__DESCRIPTION OF THE TASK__. What you return must match the records exactly, line for line.

__SOURCE DATA__.
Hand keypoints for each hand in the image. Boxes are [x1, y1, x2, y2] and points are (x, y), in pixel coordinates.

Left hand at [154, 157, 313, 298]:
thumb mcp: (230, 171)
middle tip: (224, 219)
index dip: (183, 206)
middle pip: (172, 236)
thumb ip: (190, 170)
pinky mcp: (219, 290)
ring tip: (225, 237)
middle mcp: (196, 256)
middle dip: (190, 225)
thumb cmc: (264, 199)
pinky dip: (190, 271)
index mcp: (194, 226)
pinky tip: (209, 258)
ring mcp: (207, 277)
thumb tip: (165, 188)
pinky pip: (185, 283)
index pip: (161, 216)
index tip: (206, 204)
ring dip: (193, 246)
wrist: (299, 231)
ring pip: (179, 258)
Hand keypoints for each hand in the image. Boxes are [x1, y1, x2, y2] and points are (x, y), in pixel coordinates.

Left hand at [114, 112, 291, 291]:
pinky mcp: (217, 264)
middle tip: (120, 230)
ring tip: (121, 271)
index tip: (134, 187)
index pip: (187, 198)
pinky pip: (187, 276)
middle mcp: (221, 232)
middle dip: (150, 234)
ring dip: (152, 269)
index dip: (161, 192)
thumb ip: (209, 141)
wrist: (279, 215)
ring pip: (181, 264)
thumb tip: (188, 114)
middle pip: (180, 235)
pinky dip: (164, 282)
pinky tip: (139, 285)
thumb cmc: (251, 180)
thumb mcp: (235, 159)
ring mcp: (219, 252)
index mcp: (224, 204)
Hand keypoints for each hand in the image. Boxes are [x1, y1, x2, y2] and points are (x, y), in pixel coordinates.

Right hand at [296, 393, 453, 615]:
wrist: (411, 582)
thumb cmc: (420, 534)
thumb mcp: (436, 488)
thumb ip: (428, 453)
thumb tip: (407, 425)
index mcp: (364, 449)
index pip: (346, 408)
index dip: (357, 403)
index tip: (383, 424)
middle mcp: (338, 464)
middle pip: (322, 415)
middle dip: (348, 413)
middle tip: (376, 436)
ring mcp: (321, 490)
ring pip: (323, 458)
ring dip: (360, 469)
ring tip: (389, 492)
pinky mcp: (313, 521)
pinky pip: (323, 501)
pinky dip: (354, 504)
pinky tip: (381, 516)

__RESPONSE BELOW__.
Hand keypoints for each hand in the image. Boxes are [x1, y1, x2, y2] and points are (x, y), in pixel coordinates.

Left hand at [154, 157, 313, 298]:
thumb mcp: (230, 171)
middle tip: (224, 219)
index dip: (183, 206)
middle pip: (172, 236)
thumb ip: (190, 170)
pinky mcp: (219, 290)
ring tip: (225, 237)
middle mcp: (196, 256)
middle dip: (190, 225)
thumb cmc: (264, 199)
pinky dip: (190, 271)
index mcp: (194, 226)
pinky tip: (209, 258)
ring mcp: (207, 277)
thumb tip: (165, 188)
pinky pip: (185, 283)
index pip: (161, 216)
index tip: (206, 204)
ring dip: (193, 246)
wrist: (299, 231)
ring pip: (179, 258)
Hand keypoints for each hand in the image. Boxes are [x1, y1, x2, y2] and points are (x, y), in pixel coordinates.

Left hand at [114, 112, 291, 291]:
pinky mcp: (217, 264)
middle tip: (120, 230)
ring tip: (121, 271)
index tip: (134, 187)
index pip: (187, 198)
pinky pip: (187, 276)
middle mcp: (221, 232)
middle dip: (150, 234)
ring dip: (152, 269)
index dip: (161, 192)
thumb ip: (209, 141)
wrist: (279, 215)
ring pip: (181, 264)
thumb tip: (188, 114)
middle pip: (180, 235)
pinky dip: (164, 282)
pinky tip: (139, 285)
thumb cmc: (251, 180)
thumb mcp: (235, 159)
ring mcp: (219, 252)
index mcp: (224, 204)
Hand keypoints for each hand in the image. Boxes are [x1, y1, x2, y2] and points are (x, y), in pixel coordinates.

Right hand at [296, 393, 453, 615]:
wrist: (411, 582)
thumb cmc: (420, 534)
thumb mcp: (436, 488)
thumb ip: (428, 453)
thumb tip: (407, 425)
index mcp: (364, 449)
index pip: (346, 408)
index dip: (357, 403)
index tip: (383, 424)
middle mcp: (338, 464)
middle pip: (322, 415)
middle dip: (348, 413)
middle tip: (376, 436)
ring mcp: (321, 490)
ring pip: (323, 458)
ring dip: (360, 469)
ring tip: (389, 492)
pinky mcp: (313, 521)
pinky pip: (323, 501)
pinky dip: (354, 504)
pinky tip: (381, 516)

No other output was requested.